# [EXERCISE]
Please extract the entries below verbatim, starting at the first line and ending at the line that contains "на следующую покупку Aromance на", with both of those lines included. Reproduce only these lines.

[TASK INPUT]

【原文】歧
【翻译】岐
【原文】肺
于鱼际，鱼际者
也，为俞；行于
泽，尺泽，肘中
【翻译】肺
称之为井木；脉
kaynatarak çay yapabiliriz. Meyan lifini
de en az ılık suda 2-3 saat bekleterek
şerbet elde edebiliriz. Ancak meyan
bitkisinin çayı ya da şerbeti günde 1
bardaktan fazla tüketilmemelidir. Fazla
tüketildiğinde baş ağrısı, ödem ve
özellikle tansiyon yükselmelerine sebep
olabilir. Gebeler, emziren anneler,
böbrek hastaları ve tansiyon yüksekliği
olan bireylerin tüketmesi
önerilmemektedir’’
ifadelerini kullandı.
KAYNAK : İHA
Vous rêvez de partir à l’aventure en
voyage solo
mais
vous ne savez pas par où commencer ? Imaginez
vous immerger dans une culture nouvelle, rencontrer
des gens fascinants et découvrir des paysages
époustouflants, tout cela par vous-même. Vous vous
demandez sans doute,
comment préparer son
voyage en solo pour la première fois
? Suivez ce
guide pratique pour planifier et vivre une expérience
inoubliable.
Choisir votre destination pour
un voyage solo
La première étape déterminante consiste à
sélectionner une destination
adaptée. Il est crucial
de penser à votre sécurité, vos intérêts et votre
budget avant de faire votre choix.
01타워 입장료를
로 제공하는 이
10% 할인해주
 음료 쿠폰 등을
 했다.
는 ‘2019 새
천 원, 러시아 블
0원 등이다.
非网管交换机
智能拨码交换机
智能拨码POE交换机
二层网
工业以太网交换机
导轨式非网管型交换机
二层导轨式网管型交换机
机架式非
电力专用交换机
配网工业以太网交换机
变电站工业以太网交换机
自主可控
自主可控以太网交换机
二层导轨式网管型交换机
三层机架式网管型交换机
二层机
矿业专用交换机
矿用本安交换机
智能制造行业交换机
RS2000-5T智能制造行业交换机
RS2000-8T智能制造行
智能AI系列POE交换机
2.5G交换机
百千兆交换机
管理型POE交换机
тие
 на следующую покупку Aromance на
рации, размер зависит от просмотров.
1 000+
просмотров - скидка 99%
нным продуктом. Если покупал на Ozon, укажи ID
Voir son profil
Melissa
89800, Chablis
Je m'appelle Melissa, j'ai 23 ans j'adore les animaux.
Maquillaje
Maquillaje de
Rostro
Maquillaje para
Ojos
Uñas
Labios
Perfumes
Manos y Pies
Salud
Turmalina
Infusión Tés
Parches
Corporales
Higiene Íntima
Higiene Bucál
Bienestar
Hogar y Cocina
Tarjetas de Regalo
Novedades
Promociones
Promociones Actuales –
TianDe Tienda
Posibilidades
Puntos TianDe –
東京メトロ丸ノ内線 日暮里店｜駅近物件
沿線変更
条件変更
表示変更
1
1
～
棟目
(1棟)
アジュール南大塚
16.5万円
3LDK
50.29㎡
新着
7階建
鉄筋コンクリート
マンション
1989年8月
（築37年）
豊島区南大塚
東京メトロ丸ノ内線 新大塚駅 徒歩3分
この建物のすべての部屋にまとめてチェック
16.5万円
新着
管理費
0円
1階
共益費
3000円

[/TASK INPUT]

# [EXERCISE RESULT]
【原文】歧
【翻译】岐
【原文】肺
于鱼际，鱼际者
也，为俞；行于
泽，尺泽，肘中
【翻译】肺
称之为井木；脉
kaynatarak çay yapabiliriz. Meyan lifini
de en az ılık suda 2-3 saat bekleterek
şerbet elde edebiliriz. Ancak meyan
bitkisinin çayı ya da şerbeti günde 1
bardaktan fazla tüketilmemelidir. Fazla
tüketildiğinde baş ağrısı, ödem ve
özellikle tansiyon yükselmelerine sebep
olabilir. Gebeler, emziren anneler,
böbrek hastaları ve tansiyon yüksekliği
olan bireylerin tüketmesi
önerilmemektedir’’
ifadelerini kullandı.
KAYNAK : İHA
Vous rêvez de partir à l’aventure en
voyage solo
mais
vous ne savez pas par où commencer ? Imaginez
vous immerger dans une culture nouvelle, rencontrer
des gens fascinants et découvrir des paysages
époustouflants, tout cela par vous-même. Vous vous
demandez sans doute,
comment préparer son
voyage en solo pour la première fois
? Suivez ce
guide pratique pour planifier et vivre une expérience
inoubliable.
Choisir votre destination pour
un voyage solo
La première étape déterminante consiste à
sélectionner une destination
adaptée. Il est crucial
de penser à votre sécurité, vos intérêts et votre
budget avant de faire votre choix.
01타워 입장료를
로 제공하는 이
10% 할인해주
 음료 쿠폰 등을
 했다.
는 ‘2019 새
천 원, 러시아 블
0원 등이다.
非网管交换机
智能拨码交换机
智能拨码POE交换机
二层网
工业以太网交换机
导轨式非网管型交换机
二层导轨式网管型交换机
机架式非
电力专用交换机
配网工业以太网交换机
变电站工业以太网交换机
自主可控
自主可控以太网交换机
二层导轨式网管型交换机
三层机架式网管型交换机
二层机
矿业专用交换机
矿用本安交换机
智能制造行业交换机
RS2000-5T智能制造行业交换机
RS2000-8T智能制造行
智能AI系列POE交换机
2.5G交换机
百千兆交换机
管理型POE交换机
тие
 на следующую покупку Aromance на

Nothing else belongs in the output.